REQUIRED WORK: Copy every line of text from the records below without changing a character, and leave the pictures out of your answer.
——————————
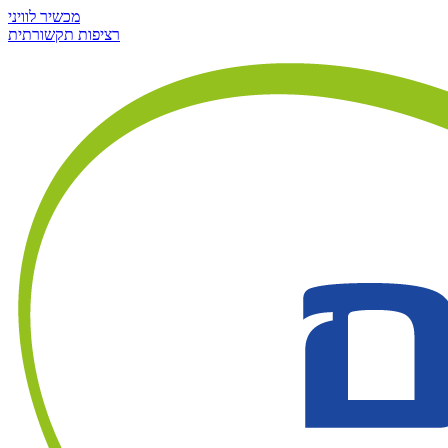
מכשיר לוויני
רציפות תקשורתית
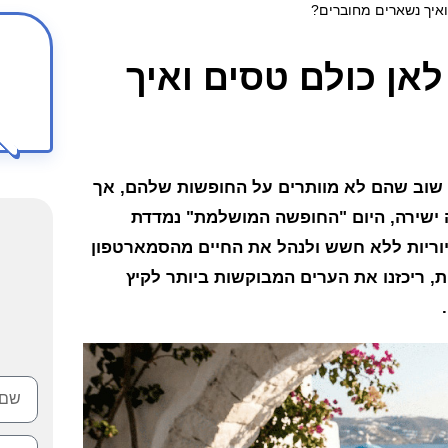
דים החמים לקיץ 2026: לאן כולם טסים ואיך
הישראלים מוכיחים שוב שהם לא מוותרים על החופשות שלהם, אך
 ישירה, היום "החופשה המושלמת" נמדדת
יוריות ללא חשש ולנהל את החיים מהסמארטפון
, ריכזנו את הערים המבוקשות ביותר לקיץ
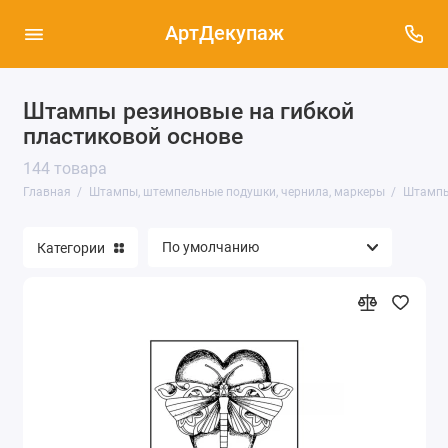
АртДекупаж
Штампы резиновые на гибкой
Силиконовые штампы и блоки для
пластиковой основе
скрапбукинга (155)
144 товара
Штампы резиновые на деревянной основе
Главная
Штампы, штемпельные подушки, чернила, маркеры
Штампы
(31)
Штампы резиновые на гибкой пластиковой
Категории
основе (144)
Маркеры, карандаши, ручки (17)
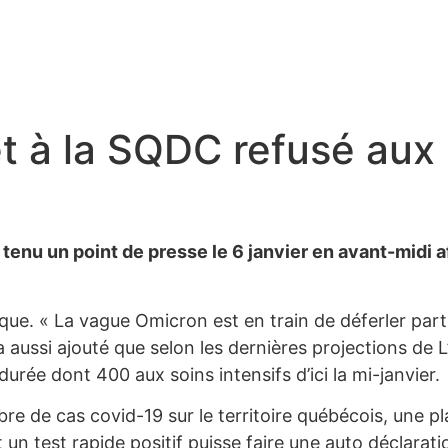
et à la SQDC refusé au
tenu un point de presse le 6 janvier en avant-midi afin
rique. « La vague Omicron est en train de déferler par
 a aussi ajouté que selon les dernières projections de
rée dont 400 aux soins intensifs d’ici la mi-janvier.
mbre de cas covid-19 sur le territoire québécois, une 
un test rapide positif puisse faire une auto déclaratio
——————————
RESULT OF THIS TASK:
מכשיר לוויני
רציפות תקשורתית
דים החמים לקיץ 2026: לאן כולם טסים ואיך
הישראלים מוכיחים שוב שהם לא מוותרים על החופשות שלהם, אך
 ישירה, היום "החופשה המושלמת" נמדדת
יוריות ללא חשש ולנהל את החיים מהסמארטפון
, ריכזנו את הערים המבוקשות ביותר לקיץ
АртДекупаж
Штампы резиновые на гибкой
Силиконовые штампы и блоки для
пластиковой основе
скрапбукинга (155)
144 товара
Штампы резиновые на деревянной основе
Главная
Штампы, штемпельные подушки, чернила, маркеры
Штампы
(31)
Штампы резиновые на гибкой пластиковой
Категории
основе (144)
Маркеры, карандаши, ручки (17)
et à la SQDC refusé au
tenu un point de presse le 6 janvier en avant-midi afin
rique. « La vague Omicron est en train de déferler par
 a aussi ajouté que selon les dernières projections de
rée dont 400 aux soins intensifs d’ici la mi-janvier.
mbre de cas covid-19 sur le territoire québécois, une 
un test rapide positif puisse faire une auto déclaratio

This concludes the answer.